• Fonte:
━━━━━━━━━━━━━━━━

Il marmo non passerà più dalle vie della città. Niente più scaglie né polveri. Niente più smog né scossoni per il passaggio dei camion. Mai più il rischio di dover attraversare la strada vedendo avvicinarsi un autotreno appesantito da blocchi giganti. Carrara ce l’ha fatta: da una settimana o poco più ha una strada che, senza passare dal centro urbano, collega le cave all’Aurelia e quindi all’autostrada e ai porti, compreso il suo.

Dopo un’inaugurazione che a 15 giorni dalle elezioni ha pesato molto di più di mille comizi il sindaco Angelo Zubbani, socialista rimasto immune alla diaspora, ha al suo arco una freccia che prima di essere scoccata pare destinata ad avvicinarsi al centro: ha ottenuto la fine dei lavori della più importante opera degli ultimi 40 anni prima della fine del mandato. “Con la strada – dice – la città respira, tutelando al meglio le esigenze dei trasportatori”.

Carrara, area tra le più depresse della Toscana, ce l’ha fatta in 8 anni. Cinque chilometri e 600 metri, dei quali 4 e mezzo di gallerie e 455 di viadotti e tratti a cielo aperto. Sono stati scavati oltre un milione di metri cubi, sono stati utilizzati 259mila metri cubi di calcestruzzi, quasi 26mila tonnellate di acciaio e 438 chilometri di cavi.

Ma a quale costo, sia in senso letterale sia in senso lato? Su questo e su altro si è consumata la spaccatura nel centrosinistra: Zubbani, oltre al suo Psi, avrà l’appoggio di tutto il centrosinistra, Udc compresa. Ma non dell’Italia dei Valori. Perché proprio sui costi per la realizzazione della Strada dei Marmi si è incaponita Claudia Bienaimè, architetto, candidata sindaco sostenuta in loco da Antonio Di Pietro e dall’assessore regionale Anna Marson, che ha trascinato con sé tra gli altri alcuni fuoriusciti vendoliani (la “Fabbrica della Sinistra”) e i Verdi. Gli altri 8 candidati sindaco rappresentano Pdl, Cinque Stelle, Fli, Lega, comunisti ferrandiani e tre liste civiche.

Bienaimè già dall’inizio della costruzione della strada, nel 2003, aveva iniziato a mettere in fila alcune anomalie. Dell’ultima ha chiesto conto alcune settimane fa.

L’odore della ‘ndrangheta. Secondo la relazione annuale 2011 della Direzione Nazionale Antimafia, pubblicata a dicembre, proprio il secondo lotto della Strada dei Marmi ha avuto più di un’attenzione da imprese sospette. “Non si possono tacere – si legge nel rapporto – le risultanze degli accertamenti esperiti dalla Dia di Firenze a seguito di accesso ispettivo ai cantieri”. Le verifiche della direzione investigativa toscana ha riscontrato “la possibile sussistenza del pericolo di infiltrazioni tendenti a condizionare le scelte e gli indirizzi dell’attività delle imprese attenzionate”. La maggior parte delle aziende o dei responsabili vengono definiti “ricollegabili o ritenuti affiliati alla consorteria Comberati-Garofalo”. E’ la ‘ndrina di Petilia Policastro, provincia di Crotone.

━━━━━━━━━━━━━━━━

• Dati forniti:
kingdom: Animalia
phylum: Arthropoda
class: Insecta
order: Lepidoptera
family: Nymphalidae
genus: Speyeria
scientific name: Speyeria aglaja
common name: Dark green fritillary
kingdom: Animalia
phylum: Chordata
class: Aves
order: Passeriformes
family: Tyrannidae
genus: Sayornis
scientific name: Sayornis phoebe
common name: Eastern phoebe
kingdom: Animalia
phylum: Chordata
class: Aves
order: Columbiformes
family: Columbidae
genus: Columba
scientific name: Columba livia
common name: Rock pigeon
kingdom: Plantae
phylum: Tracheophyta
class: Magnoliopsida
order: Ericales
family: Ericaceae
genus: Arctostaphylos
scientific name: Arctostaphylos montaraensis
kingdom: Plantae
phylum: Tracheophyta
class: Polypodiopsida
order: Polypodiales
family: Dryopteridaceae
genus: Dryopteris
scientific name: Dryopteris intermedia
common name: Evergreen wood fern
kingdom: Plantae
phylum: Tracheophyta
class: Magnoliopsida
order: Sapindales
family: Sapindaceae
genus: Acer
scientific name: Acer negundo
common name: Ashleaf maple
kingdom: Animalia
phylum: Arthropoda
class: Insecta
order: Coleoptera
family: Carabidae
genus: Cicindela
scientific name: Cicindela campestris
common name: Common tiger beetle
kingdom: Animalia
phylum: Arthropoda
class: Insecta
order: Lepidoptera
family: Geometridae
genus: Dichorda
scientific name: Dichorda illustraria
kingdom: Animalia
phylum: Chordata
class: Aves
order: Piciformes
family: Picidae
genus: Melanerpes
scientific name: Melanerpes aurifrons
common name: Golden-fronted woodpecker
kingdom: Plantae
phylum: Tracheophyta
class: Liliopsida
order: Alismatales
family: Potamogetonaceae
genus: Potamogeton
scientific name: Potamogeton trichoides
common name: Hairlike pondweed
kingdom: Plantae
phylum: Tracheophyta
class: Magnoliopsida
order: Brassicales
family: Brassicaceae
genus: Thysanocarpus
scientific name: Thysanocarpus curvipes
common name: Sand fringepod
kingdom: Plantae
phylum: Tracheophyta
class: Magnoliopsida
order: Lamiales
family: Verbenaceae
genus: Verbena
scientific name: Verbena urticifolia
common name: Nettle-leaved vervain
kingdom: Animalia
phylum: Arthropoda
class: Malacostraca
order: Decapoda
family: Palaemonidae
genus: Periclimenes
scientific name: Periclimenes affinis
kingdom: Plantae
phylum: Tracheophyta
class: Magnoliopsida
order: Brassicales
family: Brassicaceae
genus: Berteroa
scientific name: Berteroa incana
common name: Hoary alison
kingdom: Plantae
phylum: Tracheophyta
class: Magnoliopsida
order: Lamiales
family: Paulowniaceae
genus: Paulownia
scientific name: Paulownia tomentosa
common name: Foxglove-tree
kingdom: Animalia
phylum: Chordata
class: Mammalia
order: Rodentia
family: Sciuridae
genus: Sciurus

━━━━━━━━━━━━━━━━

• Cosa fare:
1 - Per ciascuna affermazione indica se concorda con l’articolo sulla Strada dei Marmi, rispondendo sì o no e citando alla lettera le parole che lo stabiliscono: (a) la strada è lunga cinque chilometri e 600 metri; (b) Zubbani avrà l’appoggio dell’Italia dei Valori; (c) la costruzione della strada è cominciata nel 2003.
2 - Copia fedelmente dall’articolo sulla Strada dei Marmi il passo che comincia con «Il marmo non» e termina con «compreso il suo.».
3 - Scrivi il seguito dell’articolo sulla Strada dei Marmi, ripartendo subito dopo la sua ultima frase.

• Risultati attesi:
1 -
(a) Sì: «Cinque chilometri e 600 metri»
(b) No: «Ma non dell’Italia dei Valori.»
(c) Sì: «già dall’inizio della costruzione della strada, nel 2003»

2 -
Il marmo non passerà più dalle vie della città. Niente più scaglie né polveri. Niente più smog né scossoni per il passaggio dei camion. Mai più il rischio di dover attraversare la strada vedendo avvicinarsi un autotreno appesantito da blocchi giganti. Carrara ce l’ha fatta: da una settimana o poco più ha una strada che, senza passare dal centro urbano, collega le cave all’Aurelia e quindi all’autostrada e ai porti, compreso il suo.

3 -
Non è un caso che il cognome Garofalo rimandi a Lea, l’eroina civile, vittima di un feroce omicidio a Monza, per il quale sono state condannate all’ergastolo sei persone, tra cui l’ex compagno Carlo Cosco. Ma non solo: la Dia segnala anche la “costante presenza” dei membri della famiglia Sicilia (ritenuti affiliati ai Comberati-Garofalo) e la “non episodica partecipazione ai lavori” della famiglia Marino, proprietaria di due società già sottoposte a provvedimenti interdittivi del prefetto di Reggio Calabria e a sua volta ritenuta vicina alla criminalità organizzata della fascia ionica e reggina. Infine la Dia di Firenze ha registrato la partecipazione ai lavori di una società riconducibile a Giuseppe Ceravolo, arrestato nel 2010 su disposizione del gip di Reggio per associazione mafiosa.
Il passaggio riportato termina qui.